Loi de Dieu et loi de la République — Église protestante unie de Pentemont-Luxembourg - Communion luthérienne et réformée

Aller au contenu. | Aller à la navigation

Outils personnels

Église protestante unie de Pentemont-Luxembourg
Menu
Navigation

Loi de Dieu et loi de la République

Texte de la prédication du dimanche 7 février 2021, par le Pasteur Christian Baccuet

Loi de Dieu et loi de la République

 

Lectures bibliques :

  • Jérémie 31, 31-33
  • Matthieu 22, 37-40
  • Actes 5, 26-32

 

Pentemont, 7 février 2021. Prédication du pasteur Christian Baccuet.

Vous pouvez regarder la vidéo du culte sur notre chaîne Youtube

 

Lundi dernier, 1er février, dans la matinale de France Inter, le ministre de l’intérieur et des cultes a déclaré ceci : « Nous ne pouvons plus discuter avec des gens qui refusent d’écrire sur un papier que la loi de la République est supérieure à la loi de Dieu ».

La loi de la République est-elle supérieure à la loi de Dieu ? Pour certains il est évident que la loi de la République s’applique à tous, quelles que soient les convictions personnelles, sinon il n’y a pas de vie commune possible. Pour d’autres il est évident que pour tout croyant la loi de Dieu est la référence fondamentale. Pour la plupart d’entre nous, nous pensons les deux à la fois…

Et nous voilà sommés par le ministre de trancher : la loi de la République au-dessus de la loi de Dieu. Le ministre dit que cela est indiscutable et pourtant, cela est fort discutable ! Alors je vous propose de discuter cette affirmation.

++++

• [Objectif de l'exercice]:
Répondez à ces questions sur la prédication :
(a) Quel jour la prédication a-t-elle été prononcée ?
(b) Dans quelle émission le ministre a-t-il fait sa déclaration ?
(c) Quel passage de l'Évangile selon Matthieu figure parmi les lectures bibliques ?
Les enregistrements qui suivent n'ont aucun rapport avec la prédication.

• [Enregistrements fournis]:
++++

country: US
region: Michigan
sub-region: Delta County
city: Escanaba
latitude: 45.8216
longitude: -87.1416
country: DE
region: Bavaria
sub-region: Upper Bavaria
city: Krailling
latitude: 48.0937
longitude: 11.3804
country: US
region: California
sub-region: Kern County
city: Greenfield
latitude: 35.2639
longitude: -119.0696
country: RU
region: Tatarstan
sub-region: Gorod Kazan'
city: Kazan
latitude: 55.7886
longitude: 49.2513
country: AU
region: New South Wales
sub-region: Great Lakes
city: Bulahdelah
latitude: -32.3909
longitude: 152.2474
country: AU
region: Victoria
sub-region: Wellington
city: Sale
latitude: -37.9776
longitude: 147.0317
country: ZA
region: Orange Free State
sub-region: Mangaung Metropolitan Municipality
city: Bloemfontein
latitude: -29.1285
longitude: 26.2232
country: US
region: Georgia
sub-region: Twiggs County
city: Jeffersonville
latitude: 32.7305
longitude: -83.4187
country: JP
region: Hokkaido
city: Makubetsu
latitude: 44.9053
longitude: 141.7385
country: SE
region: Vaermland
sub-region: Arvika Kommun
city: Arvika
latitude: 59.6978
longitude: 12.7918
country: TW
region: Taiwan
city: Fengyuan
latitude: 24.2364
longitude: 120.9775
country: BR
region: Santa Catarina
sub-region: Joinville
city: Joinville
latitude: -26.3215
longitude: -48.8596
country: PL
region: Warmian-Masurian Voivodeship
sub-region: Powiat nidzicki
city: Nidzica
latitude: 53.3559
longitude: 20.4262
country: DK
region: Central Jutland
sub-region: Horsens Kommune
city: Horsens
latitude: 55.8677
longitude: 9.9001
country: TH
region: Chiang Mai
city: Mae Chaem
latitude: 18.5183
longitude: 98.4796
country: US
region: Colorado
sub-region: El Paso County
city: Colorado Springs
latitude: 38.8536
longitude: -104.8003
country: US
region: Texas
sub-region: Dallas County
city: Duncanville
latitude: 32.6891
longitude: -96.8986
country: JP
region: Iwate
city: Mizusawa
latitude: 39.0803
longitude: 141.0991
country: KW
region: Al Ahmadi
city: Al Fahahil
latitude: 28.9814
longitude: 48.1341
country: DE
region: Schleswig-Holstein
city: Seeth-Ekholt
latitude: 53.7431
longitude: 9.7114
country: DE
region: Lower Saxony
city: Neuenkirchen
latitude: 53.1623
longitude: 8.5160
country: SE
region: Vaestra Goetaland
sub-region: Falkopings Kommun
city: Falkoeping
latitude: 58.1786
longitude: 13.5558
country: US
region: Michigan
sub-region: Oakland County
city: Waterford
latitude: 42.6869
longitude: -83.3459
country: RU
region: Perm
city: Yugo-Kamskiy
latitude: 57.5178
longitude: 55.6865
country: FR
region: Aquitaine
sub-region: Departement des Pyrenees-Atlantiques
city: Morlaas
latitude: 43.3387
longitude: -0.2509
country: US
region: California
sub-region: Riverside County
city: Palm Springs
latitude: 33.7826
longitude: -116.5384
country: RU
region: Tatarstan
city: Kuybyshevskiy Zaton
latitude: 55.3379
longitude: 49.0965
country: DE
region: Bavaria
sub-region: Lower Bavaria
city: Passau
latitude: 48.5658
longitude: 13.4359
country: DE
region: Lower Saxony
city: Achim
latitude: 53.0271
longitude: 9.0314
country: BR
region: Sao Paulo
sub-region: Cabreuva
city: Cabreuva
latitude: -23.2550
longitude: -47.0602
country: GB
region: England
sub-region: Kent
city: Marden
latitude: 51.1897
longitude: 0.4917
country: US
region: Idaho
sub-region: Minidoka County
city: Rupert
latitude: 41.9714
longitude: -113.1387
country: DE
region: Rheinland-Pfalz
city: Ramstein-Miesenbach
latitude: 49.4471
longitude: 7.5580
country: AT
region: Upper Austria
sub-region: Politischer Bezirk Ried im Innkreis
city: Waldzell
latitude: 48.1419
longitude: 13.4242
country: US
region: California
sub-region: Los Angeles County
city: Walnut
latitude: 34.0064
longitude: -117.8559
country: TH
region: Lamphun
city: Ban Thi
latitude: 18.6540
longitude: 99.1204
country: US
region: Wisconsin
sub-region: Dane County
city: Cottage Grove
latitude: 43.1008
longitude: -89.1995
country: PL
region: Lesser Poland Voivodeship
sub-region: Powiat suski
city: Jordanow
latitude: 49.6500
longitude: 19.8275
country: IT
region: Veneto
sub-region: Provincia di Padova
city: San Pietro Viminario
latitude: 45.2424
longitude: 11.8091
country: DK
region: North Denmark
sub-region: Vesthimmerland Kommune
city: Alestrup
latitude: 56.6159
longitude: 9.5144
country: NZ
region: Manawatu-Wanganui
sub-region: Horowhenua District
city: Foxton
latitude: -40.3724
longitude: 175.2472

++++

• [Réponse finale]:
(a) Le dimanche 7 février 2021.
(b) Dans la matinale de France Inter.
(c) Matthieu 22, 37-40.